Search the entries below for the word "lines" and copy each line that has it.
DATA PROVIDED START
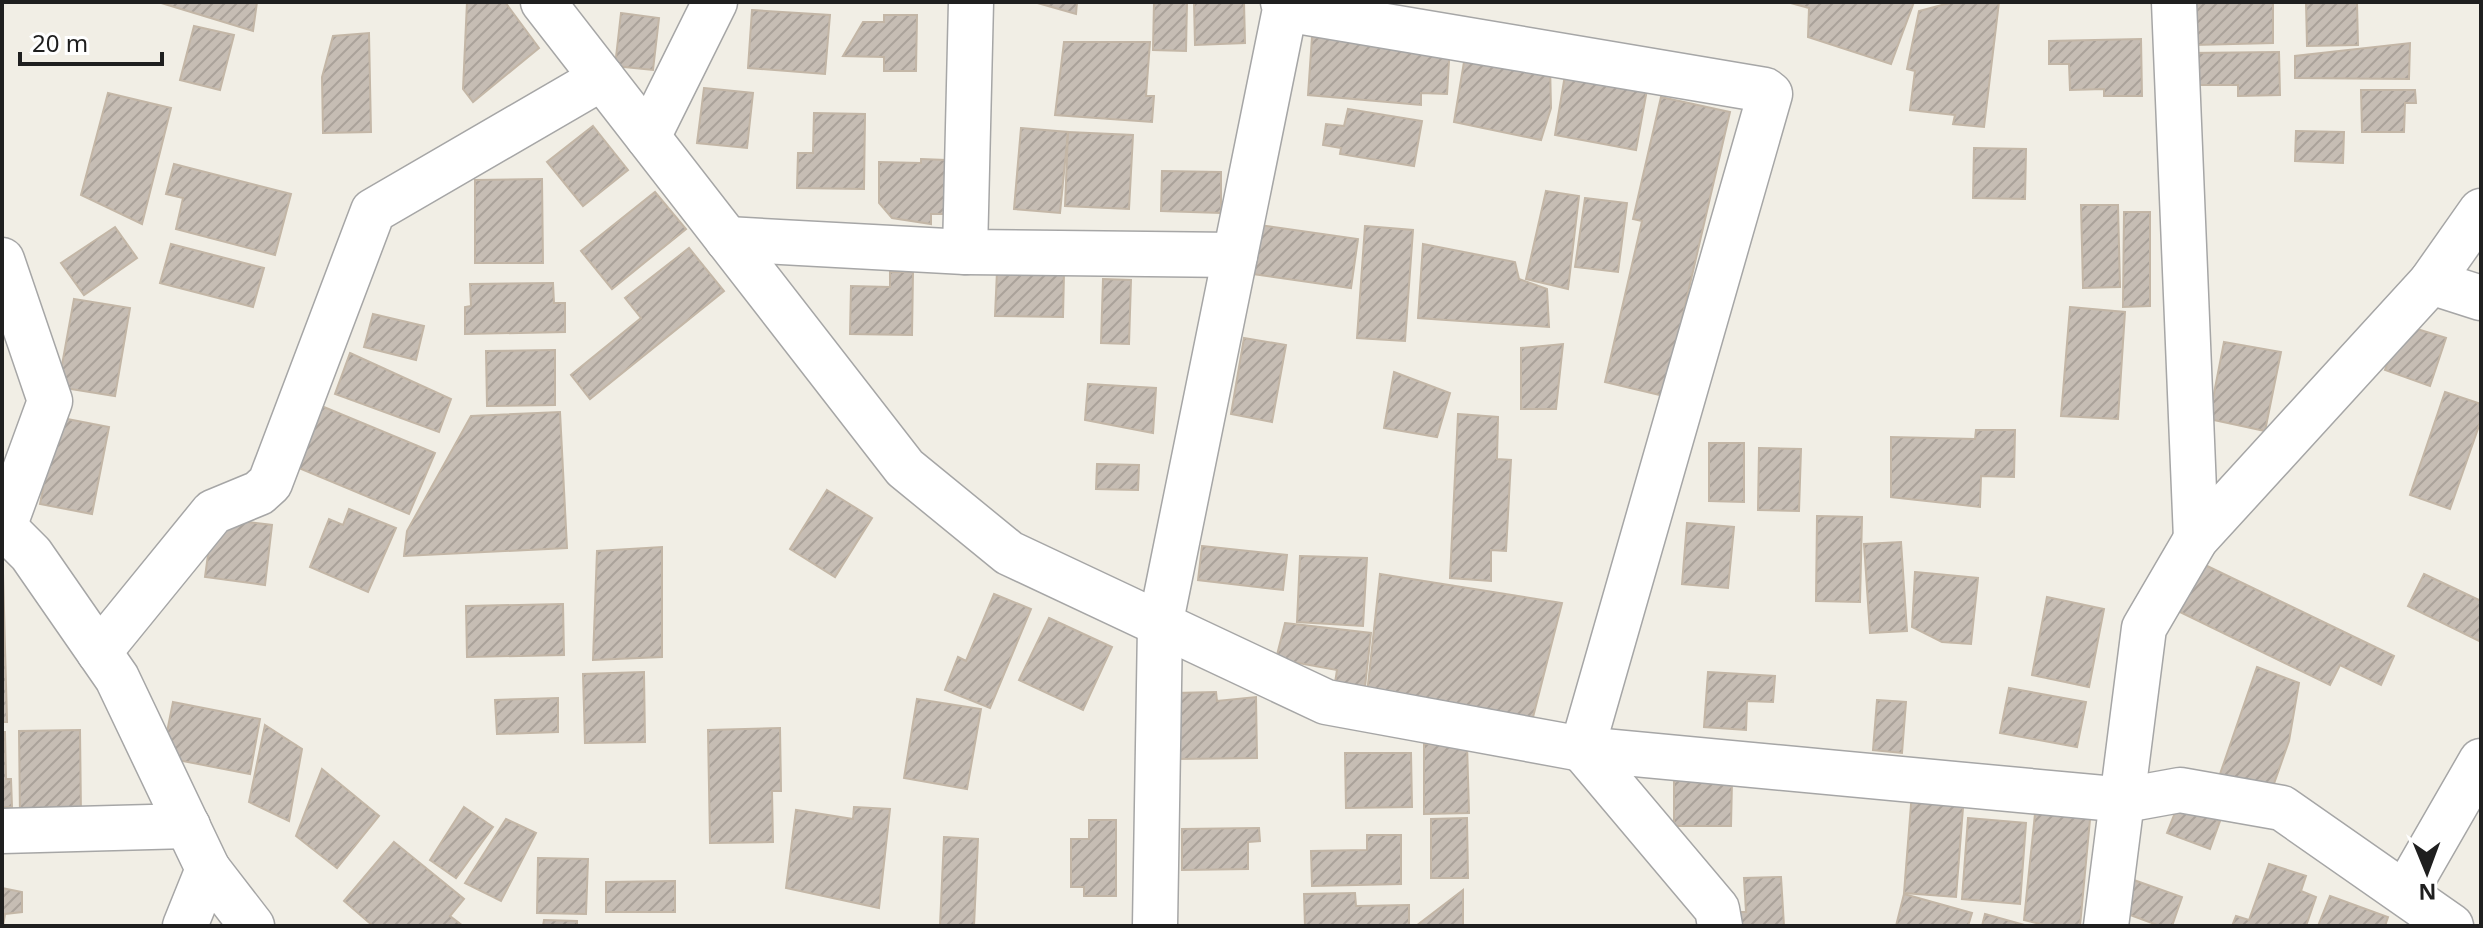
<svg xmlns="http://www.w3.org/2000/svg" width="2483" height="928" viewBox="0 0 2483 928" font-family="'Noto Sans',sans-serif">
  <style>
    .building { fill: url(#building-hatch); stroke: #c3b6a6; stroke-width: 2 }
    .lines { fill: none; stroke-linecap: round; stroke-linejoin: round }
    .minor-casing { stroke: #a6a6a6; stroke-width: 47 }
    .minor { stroke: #fff; stroke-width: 44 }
  </style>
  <defs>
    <pattern id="building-hatch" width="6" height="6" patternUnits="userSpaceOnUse" patternTransform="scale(2)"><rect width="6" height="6" fill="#c6bdb4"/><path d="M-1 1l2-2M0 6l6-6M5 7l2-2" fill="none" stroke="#aaa29a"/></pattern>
  </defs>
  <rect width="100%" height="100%" fill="#f1eee5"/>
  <g class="building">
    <polygon points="158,2 257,2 253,31"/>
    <polygon points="467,2 505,2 539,48 473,102 463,89"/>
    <polygon points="1034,2 1077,2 1076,14"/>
    <polygon points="1154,2 1187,2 1186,51 1153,50"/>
    <polygon points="1194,2 1244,2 1245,43 1195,45"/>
    <polygon points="1787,2 1914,2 1891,64 1808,37 1809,8"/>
    <polygon points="1953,2 1999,2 1984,127 1953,124 1955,115 1910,110 1915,71 1907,69 1919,11"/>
    <polygon points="2193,2 2273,2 2273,43 2194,45"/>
    <polygon points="2306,2 2357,2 2358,45 2307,46"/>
    <polygon points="752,10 830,15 825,74 748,68"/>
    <polygon points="621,13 659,18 653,70 615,66"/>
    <polygon points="884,15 917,15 916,71 884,71 884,57 843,56 863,22 884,22"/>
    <polygon points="194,26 234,35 220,90 180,80"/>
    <polygon points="369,33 371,132 323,133 322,77 333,36"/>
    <polygon points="1312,37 1450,45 1447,94 1421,93 1421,105 1308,95"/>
    <polygon points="2141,39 2142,96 2104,96 2104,89 2070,90 2069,64 2049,64 2049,41"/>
    <polygon points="1064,42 1150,42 1146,96 1154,96 1152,122 1055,115"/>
    <polygon points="2410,43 2409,79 2295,78 2295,56"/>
    <polygon points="1466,50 1550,64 1551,108 1541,140 1454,122"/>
    <polygon points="2279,52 2280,95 2238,96 2238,85 2190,85 2189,53"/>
    <polygon points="1566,69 1648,84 1636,150 1555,135"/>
    <polygon points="704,88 753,93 747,148 697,143"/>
    <polygon points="2361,90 2415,90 2416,103 2405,103 2404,132 2362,132"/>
    <polygon points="108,93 171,108 142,224 81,195"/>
    <polygon points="1661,97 1730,112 1664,396 1605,382 1642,221 1633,219"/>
    <polygon points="1348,109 1422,121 1414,166 1340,154 1341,148 1323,145 1326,124 1344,126"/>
    <polygon points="814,113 865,114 864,189 797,188 798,153 813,153"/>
    <polygon points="593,126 628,170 583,206 547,162"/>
    <polygon points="1021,128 1068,132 1060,213 1014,209"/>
    <polygon points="2296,131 2344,132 2343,163 2295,161"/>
    <polygon points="1068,132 1133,135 1129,209 1065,206"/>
    <polygon points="1974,148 2026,149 2025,199 1973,198"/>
    <polygon points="921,159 946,160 944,214 931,214 931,224 892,218 879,203 879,162 921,163"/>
    <polygon points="174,164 291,194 275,255 176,229 183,198 166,194"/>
    <polygon points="1162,171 1221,172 1221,213 1161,211"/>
    <polygon points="542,179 543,263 475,263 475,180"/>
    <polygon points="1546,191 1579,196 1568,289 1526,279"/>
    <polygon points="655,192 686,229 612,289 581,251"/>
    <polygon points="1585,198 1627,203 1618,272 1575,267"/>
    <polygon points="2081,205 2118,205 2120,287 2083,288"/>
    <polygon points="2124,212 2150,212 2150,306 2123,307"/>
    <polygon points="1252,224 1358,239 1351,288 1245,273"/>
    <polygon points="1365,226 1413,230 1405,341 1357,338"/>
    <polygon points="115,227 137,258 84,295 61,263"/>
    <polygon points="171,244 264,268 253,307 160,283"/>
    <polygon points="1423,244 1515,262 1519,279 1547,289 1549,327 1418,318"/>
    <polygon points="689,248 724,291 590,399 571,375 641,318 625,298"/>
    <polygon points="997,271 1064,273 1063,317 995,316"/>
    <polygon points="890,272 913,272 912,335 850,334 851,286 890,287"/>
    <polygon points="1103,279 1131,280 1129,344 1101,343"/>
    <polygon points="553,283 554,303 565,303 565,332 465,334 465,307 471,306 470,284"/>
    <polygon points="74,299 130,308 115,396 58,387"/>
    <polygon points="2070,307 2125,312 2118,419 2061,416"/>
    <polygon points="373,314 424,326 416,360 364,347"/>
    <polygon points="2401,324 2446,338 2430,386 2385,370"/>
    <polygon points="1244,338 1286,345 1272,422 1231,414"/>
    <polygon points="2224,342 2281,352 2265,431 2209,419"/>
    <polygon points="1563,344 1556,409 1521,409 1521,348"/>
    <polygon points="555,350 555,405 487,406 486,351"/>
    <polygon points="350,353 451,399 439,432 335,394"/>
    <polygon points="1394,372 1450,393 1437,437 1384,428"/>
    <polygon points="1088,384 1156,388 1153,433 1085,420"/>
    <polygon points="2445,392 2481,404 2481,420 2450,509 2410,495"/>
    <polygon points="319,405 435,453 409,514 294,466"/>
    <polygon points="560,412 567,548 404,556 407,531 471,416"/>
    <polygon points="1458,414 1498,417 1497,459 1511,460 1506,551 1491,550 1491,581 1450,578"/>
    <polygon points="57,417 109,427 92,514 40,504"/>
    <polygon points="1976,430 2015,430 2014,477 1981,476 1980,507 1891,497 1891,437 1975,439"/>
    <polygon points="1709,443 1744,443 1744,502 1709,501"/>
    <polygon points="1759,448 1801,449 1799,511 1758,510"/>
    <polygon points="1097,464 1139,465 1138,490 1096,489"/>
    <polygon points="827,490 872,518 835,577 790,549"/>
    <polygon points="349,509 396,528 368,592 310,567 329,519 343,525"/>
    <polygon points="1817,516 1862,517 1860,602 1816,601"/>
    <polygon points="213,518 272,525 265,585 205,577"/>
    <polygon points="1687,523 1734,527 1728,588 1682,584"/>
    <polygon points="1901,542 1907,631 1870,633 1864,544"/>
    <polygon points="1202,546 1287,555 1283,590 1198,580"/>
    <polygon points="662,547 662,657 593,660 597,551"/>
    <polygon points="1300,556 1367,558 1363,626 1297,622"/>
    <polygon points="2203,564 2394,656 2381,685 2340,665 2330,685 2180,612"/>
    <polygon points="1915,572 1978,578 1971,644 1942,642 1912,627"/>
    <polygon points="2,573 3,573 7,722 2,722"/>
    <polygon points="1380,574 1562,603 1532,721 1367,694"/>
    <polygon points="2424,574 2481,601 2481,642 2408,606"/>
    <polygon points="994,594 1031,609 990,708 945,690 958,657 966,661"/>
    <polygon points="2047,597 2104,609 2089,687 2032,675"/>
    <polygon points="563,604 564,655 467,657 466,606"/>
    <polygon points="1049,618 1112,647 1083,710 1019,680"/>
    <polygon points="1285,623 1371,633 1365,687 1335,683 1337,670 1276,659"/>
    <polygon points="2257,667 2299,683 2289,741 2270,795 2219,777"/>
    <polygon points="644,672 645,742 585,743 583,674"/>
    <polygon points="1708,672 1775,676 1773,702 1747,701 1746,730 1704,727"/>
    <polygon points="2009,688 2086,702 2077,747 2000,733"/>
    <polygon points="1216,692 1217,701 1256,697 1257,758 1176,759 1175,693"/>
    <polygon points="558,698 558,732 497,734 495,700"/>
    <polygon points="917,699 981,709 967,789 904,778"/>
    <polygon points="1877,700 1906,702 1902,753 1873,750"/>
    <polygon points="173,702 260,719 250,774 162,757"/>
    <polygon points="265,725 302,749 289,821 249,802"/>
    <polygon points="780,728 781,791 772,791 773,842 710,843 708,730"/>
    <polygon points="80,730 81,816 20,816 19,731"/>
    <polygon points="2,732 5,732 6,779 11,779 12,807 2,807"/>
    <polygon points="1467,743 1469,813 1424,814 1424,744"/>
    <polygon points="1345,753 1411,753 1412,807 1346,808"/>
    <polygon points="322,769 379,816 337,868 296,836"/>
    <polygon points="1674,780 1732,781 1731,826 1674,826"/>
    <polygon points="1912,792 1964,795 1956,897 1904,893"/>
    <polygon points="2036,804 2091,809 2080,926 2048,926 2024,920"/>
    <polygon points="2178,805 2220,821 2210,849 2167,833"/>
    <polygon points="464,807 493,827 456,878 430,860"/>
    <polygon points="854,807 890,809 879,908 786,888 796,810 853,819"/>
    <polygon points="1467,818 1468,878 1431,878 1431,819"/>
    <polygon points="1968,818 2026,823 2020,904 1962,899"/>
    <polygon points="506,819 536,833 501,901 465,883"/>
    <polygon points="1089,820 1116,820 1116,896 1084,896 1084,887 1071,887 1071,839 1089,839"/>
    <polygon points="1259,828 1260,841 1248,842 1248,869 1182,870 1182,829"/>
    <polygon points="1367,835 1401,835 1401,884 1312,886 1311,851 1367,850"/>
    <polygon points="944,837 978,839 974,926 940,926"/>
    <polygon points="394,842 464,899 450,916 463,926 373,926 344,901"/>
    <polygon points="538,858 588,859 586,914 537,913"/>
    <polygon points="2269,864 2306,876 2301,891 2316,897 2306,926 2232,926 2236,916 2249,920"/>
    <polygon points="1781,877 1784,926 1738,926 1737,912 1746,912 1744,878"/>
    <polygon points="2131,879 2182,897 2172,926 2160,926 2119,911"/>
    <polygon points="675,881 675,912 606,912 606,882"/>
    <polygon points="2,888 22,892 22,912 5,914 3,926"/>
    <polygon points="1463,890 1463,926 1416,926"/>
    <polygon points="1355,893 1356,906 1409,905 1409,926 1305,926 1304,894"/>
    <polygon points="1904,894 1972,913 1968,926 1896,926"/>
    <polygon points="2330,896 2388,917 2385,926 2318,926"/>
    <polygon points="1985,914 2028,926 1982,926"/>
    <polygon points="544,920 577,921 577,926 543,926"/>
  </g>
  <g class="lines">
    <defs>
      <g id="minor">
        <polyline points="543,2 905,468 1009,553 1326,702 1582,749 2125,800 2180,790 2282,808 2451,926"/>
        <polyline points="2174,2 2196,539"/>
        <polyline points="1285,9 1765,90 1770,94 1582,749 1717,909 1720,926"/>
        <polyline points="648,137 715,2"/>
        <polyline points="727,239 965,252 1235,255"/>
        <polyline points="965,252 971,2"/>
        <polyline points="2,260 50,401 4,527"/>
        <polyline points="2431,282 2481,298"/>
        <polyline points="2,525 31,554 117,678 208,869 185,926"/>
        <polyline points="99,652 213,512 259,493 270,483 373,211 602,78"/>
        <polyline points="2,831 188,826"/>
        <polyline points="208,869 252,926"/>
        <polyline points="2405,893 2481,761"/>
        <polyline points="1155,926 1160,626 1285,9 1283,2"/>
        <polyline points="2106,926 2144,628 2196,539 2431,282 2481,211"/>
      </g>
    </defs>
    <use href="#minor" class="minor-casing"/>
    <use href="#minor" class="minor"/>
  </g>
  <rect width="2483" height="928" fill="none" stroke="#1f1f1f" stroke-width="8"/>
  <g transform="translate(2427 872) rotate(179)" stroke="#ffffff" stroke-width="6" paint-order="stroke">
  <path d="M0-6L14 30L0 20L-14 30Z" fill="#1f1f1f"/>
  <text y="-12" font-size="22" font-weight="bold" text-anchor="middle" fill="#1f1f1f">N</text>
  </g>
  <path d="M20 52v12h142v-12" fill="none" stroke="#1f1f1f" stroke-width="4"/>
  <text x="32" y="52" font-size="24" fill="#1f1f1f" stroke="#ffffff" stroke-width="6" paint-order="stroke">20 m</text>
</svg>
DATA PROVIDED END
RESULT OF THIS EXERCISE>
    .lines { fill: none; stroke-linecap: round; stroke-linejoin: round }
  <g class="lines">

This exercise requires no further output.